Kondisi Clara masih belum membaik juga. Ia masih mual dan muntah, nafsu makannya juga semakin berkurang banyak. Kondisi tersebut tentu saja sangat mengkhawatirkan. Kondisi Clara paling parah adalah saat dirinya bangun di pagi hari. Ia akan terserang rasa mual yang luar biasa, membuat semua orang yang dekat dengan dirinya merasa sangat cemas. Resep minuman segra yang dibuat oleh Vani, memang bisa sedikit mengurangi rasa mual Clara. Namun, itu tidak bisa membuat kondisi Clara sepenuhnya membaik. Hial sendiri sudah meresepkan banyak obat untuk mual dan menambah nafsu makan Clara, tetapi hingga saat ini, semua itu belum cukup membantu.

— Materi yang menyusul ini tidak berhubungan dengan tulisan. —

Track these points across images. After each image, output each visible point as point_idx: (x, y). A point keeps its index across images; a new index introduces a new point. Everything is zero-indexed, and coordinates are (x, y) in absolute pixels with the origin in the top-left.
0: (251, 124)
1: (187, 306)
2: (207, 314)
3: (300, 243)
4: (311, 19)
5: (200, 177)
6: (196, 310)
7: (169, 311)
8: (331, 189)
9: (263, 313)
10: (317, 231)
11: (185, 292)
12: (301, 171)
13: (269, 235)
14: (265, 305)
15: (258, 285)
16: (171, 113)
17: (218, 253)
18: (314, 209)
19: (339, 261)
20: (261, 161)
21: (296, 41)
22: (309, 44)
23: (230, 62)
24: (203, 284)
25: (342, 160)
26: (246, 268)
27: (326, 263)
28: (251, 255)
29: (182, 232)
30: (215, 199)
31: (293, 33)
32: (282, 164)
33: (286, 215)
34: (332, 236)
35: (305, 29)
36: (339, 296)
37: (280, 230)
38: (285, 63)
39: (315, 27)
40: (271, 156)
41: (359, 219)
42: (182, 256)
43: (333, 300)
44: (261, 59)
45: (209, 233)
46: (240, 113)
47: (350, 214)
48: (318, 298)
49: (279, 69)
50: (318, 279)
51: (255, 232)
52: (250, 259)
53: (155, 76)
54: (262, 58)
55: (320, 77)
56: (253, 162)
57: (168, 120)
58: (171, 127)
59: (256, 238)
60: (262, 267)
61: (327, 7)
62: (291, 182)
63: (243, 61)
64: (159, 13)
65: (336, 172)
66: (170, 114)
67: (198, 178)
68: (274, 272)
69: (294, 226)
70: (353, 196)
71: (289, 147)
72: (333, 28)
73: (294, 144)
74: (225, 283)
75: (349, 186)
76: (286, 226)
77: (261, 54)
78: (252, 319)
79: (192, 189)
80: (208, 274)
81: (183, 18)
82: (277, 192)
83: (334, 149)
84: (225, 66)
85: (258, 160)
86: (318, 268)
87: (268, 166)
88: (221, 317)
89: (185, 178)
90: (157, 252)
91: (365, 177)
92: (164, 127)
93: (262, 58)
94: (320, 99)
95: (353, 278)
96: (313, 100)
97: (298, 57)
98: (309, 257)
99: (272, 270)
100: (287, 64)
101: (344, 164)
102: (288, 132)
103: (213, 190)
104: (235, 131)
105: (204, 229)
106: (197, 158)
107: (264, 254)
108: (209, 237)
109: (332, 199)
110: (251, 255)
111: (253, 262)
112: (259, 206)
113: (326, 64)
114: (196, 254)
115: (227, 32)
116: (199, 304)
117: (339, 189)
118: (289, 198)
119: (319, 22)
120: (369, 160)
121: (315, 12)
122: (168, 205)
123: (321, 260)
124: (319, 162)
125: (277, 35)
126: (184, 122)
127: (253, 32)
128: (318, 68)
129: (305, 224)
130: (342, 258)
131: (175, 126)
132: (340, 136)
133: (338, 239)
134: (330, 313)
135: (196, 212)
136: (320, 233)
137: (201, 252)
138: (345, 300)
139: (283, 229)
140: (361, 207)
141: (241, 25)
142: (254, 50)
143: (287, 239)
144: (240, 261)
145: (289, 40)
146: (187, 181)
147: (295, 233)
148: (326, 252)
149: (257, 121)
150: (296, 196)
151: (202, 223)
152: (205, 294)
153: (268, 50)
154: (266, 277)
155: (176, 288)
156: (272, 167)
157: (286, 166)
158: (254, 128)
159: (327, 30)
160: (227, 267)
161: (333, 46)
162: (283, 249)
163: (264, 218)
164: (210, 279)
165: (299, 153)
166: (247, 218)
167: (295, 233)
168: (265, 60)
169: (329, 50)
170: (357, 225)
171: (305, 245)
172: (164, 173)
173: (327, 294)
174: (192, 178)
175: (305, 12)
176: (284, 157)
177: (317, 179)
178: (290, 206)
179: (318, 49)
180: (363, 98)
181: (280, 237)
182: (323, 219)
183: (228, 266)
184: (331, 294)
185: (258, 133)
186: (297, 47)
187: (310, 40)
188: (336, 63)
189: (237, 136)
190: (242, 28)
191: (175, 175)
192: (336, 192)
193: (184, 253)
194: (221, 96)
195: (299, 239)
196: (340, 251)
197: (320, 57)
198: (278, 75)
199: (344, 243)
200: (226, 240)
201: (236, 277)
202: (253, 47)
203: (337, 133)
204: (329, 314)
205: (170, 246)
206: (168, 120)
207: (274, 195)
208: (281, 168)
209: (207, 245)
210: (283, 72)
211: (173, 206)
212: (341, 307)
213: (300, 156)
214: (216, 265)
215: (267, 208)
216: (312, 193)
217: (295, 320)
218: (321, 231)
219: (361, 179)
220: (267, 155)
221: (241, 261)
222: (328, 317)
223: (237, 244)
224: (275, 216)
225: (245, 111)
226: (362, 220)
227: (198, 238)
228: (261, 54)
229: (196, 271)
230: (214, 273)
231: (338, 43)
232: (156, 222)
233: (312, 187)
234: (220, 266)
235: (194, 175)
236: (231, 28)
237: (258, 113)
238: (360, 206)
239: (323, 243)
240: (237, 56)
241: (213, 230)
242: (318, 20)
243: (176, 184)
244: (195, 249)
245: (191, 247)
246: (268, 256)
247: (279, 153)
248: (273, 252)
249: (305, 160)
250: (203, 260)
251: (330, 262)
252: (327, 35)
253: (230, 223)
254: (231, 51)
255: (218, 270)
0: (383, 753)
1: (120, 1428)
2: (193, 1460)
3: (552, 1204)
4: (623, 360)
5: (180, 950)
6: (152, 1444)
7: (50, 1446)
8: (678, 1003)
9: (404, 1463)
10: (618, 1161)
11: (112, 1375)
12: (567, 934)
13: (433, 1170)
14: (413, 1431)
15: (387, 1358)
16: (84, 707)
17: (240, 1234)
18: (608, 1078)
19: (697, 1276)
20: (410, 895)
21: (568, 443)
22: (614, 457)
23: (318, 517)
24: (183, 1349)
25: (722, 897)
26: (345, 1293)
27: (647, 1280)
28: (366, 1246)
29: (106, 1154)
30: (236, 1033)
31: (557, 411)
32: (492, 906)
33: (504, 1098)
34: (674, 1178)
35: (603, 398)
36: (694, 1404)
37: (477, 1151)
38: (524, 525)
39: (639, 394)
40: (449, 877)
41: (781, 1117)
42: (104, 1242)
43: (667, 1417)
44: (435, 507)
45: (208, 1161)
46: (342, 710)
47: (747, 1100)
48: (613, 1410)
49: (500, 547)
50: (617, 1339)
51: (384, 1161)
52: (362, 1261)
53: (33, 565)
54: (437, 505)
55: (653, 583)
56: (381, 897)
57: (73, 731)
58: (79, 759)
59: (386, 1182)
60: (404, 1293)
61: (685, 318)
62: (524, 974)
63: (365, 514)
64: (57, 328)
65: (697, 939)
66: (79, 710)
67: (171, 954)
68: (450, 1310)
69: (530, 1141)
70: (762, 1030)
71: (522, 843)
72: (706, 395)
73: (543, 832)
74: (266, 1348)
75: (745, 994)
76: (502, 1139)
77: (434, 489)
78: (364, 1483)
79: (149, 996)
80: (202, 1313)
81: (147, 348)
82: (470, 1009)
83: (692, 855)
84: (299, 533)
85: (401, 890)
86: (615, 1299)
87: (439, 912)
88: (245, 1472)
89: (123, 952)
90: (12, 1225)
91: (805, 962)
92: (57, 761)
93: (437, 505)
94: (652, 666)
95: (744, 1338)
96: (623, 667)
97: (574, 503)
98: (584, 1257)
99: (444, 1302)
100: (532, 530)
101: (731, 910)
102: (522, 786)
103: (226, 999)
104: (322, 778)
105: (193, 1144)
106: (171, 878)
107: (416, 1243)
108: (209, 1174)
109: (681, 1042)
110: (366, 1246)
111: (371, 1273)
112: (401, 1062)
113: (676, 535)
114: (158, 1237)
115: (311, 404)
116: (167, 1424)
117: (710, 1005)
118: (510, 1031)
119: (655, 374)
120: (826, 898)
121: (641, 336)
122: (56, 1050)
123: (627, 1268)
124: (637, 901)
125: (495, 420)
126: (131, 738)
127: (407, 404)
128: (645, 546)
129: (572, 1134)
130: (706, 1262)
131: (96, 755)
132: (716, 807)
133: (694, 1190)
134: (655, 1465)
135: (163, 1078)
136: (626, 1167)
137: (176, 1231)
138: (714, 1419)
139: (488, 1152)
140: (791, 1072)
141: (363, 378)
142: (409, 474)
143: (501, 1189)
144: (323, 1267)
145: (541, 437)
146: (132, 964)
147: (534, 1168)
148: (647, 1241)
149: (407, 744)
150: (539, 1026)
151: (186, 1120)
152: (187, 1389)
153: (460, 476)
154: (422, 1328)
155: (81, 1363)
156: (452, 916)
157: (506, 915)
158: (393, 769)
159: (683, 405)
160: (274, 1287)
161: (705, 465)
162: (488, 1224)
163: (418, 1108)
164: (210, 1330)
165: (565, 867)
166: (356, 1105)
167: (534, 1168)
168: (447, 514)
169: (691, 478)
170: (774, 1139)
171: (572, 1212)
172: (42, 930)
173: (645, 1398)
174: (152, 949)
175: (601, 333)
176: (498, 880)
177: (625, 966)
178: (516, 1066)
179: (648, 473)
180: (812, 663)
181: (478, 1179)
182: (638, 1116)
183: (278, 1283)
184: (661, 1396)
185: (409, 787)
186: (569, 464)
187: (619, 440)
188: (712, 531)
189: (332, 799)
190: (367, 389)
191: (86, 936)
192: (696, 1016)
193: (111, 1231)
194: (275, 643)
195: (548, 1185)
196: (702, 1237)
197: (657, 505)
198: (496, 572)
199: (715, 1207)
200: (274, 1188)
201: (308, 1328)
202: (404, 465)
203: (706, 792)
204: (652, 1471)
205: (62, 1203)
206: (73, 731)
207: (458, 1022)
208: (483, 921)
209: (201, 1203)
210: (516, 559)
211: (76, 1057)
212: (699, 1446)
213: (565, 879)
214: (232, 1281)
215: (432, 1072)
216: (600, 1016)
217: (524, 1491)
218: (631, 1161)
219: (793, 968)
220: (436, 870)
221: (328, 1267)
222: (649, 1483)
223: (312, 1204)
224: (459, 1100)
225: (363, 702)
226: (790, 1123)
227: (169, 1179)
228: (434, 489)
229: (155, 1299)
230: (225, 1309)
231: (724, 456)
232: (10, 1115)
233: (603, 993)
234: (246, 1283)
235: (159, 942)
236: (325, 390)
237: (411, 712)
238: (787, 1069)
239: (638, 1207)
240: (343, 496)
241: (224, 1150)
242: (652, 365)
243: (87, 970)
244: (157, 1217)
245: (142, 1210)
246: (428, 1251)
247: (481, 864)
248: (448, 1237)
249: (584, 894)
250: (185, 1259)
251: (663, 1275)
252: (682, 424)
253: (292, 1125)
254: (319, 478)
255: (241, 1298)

Karena itulah, Calvin cemas saat dirinya harus meninggalkan Clara di tempat persembunyian. Hari ini, rencananya Calvin dan Zayn akan pergi untuk mendapatkan bahan-bahan yang dibutuhkan oleh minuman yang Clara minum untuk meredakan mual, sekaligus untuk mencari bahan manganan untuk mengisi persediaan makanan kelompok mereka. Namun, saat melihat Clara seperti ini, Calvin tidak bisa berpikir dengan jernih. Rasanya ia ingin tetap tinggal untuk memastikan kondisi Clara. Di sisi lain, Zayn juga merasakan hal yang sama. Ia ingin membatalkan rencana hari ini, sebab ingin terus berada di sisi Clara.
Calvin lagi-lagi membantu menyeka dagu Clara yang basah karena adiknya itu baru saja selesai muntah. Clara yang menyadari kecemasan sang kakak pun berkata, “Kak, aku pasti akan segera membaik setelah meminum obat buatan Kak Hial dan meminum air segar buatan Kak Vani. Jika Kakak memiliki rencana dengan Kak Zayn, kalian bisa pergi. Tidak perlu terlalu mencemaskanku. Ada banyak orang di sini, jika pun orang lain tidak bisa atau tidak mau menjagaku, akan ada Kak Vani dan Kak Hial yang akan selalu membantuku denga tulus.”
“Benar, aku akan menjaga Clara saat kalian pergi. Di sini aman, Hial juga ada. Semuanya sempurna untuk menjadi tempat persembunyian, jadi kalian bisa pergi sesuai dengan rencana tanpa mencemaskan apa pun,” ucap Vani membantu Clara untuk meyakinkan Calvin dan Zayn yang masih terlihat ragu.
Hial sendiri tidak ada di sana, karena dirinya tengah mengobati seorang anak yang terserang demam tinggi. akhir-akhir ini, anggota kelompok mereka memang banyak yang terkena demam. Karena itulah, Hial kini terlihat lebih sibuk daripada biasanya karena memiliki banyak tugas. Selain menjadi seorang ilmuwan yang menemukan banyak hal yang berguna, ia juga merangkap tugas seorang dokter yang membantu para anggota saat mereka sakit. Keberadaan Hial benar-benar sangat dibutuhkan di tengah-tengah mereka semua.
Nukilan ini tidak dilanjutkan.